Nirvana/Kurt Cobain were very influential and made younger people question cultural norms, gender roles and, overall, the world around them. He arguably made a lot of younger people more progressive. 1992 was an election year and while it was an electoral landslide for Clinton, the popular vote was fairly close, Clinton got 43%, Bush got 37.4 and Perot got 18.9. Now, say Kurt Cobain hadn't been a cultural influence back in 1992, perhaps just a sliver of people wouldn't have voted for Clinton, maybe they would have stayed home or voted for Bush. Without Kurt Cobain, the whole zeitgeist of 1992 is different. George H.W wins the election.
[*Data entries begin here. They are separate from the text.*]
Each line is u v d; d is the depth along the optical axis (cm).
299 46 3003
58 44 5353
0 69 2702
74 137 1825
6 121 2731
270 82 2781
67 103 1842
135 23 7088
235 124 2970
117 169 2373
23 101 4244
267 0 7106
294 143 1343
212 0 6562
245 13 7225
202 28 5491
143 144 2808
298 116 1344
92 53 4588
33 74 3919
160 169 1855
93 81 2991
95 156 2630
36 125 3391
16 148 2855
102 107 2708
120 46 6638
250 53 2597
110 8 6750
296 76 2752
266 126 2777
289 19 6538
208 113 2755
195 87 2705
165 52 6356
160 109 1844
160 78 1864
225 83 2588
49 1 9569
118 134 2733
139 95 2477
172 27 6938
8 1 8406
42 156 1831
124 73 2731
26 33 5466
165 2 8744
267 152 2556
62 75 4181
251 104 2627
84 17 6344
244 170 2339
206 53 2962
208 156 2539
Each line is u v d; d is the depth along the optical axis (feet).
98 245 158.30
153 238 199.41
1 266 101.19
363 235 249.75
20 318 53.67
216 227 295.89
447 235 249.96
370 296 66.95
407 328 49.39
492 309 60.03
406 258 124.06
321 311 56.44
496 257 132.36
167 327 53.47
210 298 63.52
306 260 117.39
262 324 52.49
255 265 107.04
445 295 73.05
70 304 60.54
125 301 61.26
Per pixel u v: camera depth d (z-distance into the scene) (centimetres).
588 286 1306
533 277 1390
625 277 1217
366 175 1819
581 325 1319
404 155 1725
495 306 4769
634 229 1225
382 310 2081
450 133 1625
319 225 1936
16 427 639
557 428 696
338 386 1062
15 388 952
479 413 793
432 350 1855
So without Nirvana, George H.W. Bush wins a second term in 1992 and the 1994 Republican revolution, led by Newt Gingrich, which was a reaction against Clinton doesn't happen. In 1996, after 16 years of Republican presidents, people want a change and Jerry Brown is elected in 1996 and reelected in 2000 (Bush v. Gore never happens). Without Dick Cheney, the entire war on terrorism looks different. Perhaps 911 doesn't happen at all, because the Brown Administration is more on-the-ball about potential terrorist attacks. In 2004 the Republicans take back the White House, perhaps John McCain becomes POTUS. Because there was no George W. Bush administration, people are not hungry for change in 2008 and Obama never becomes president, remaining in the U.S. Senate.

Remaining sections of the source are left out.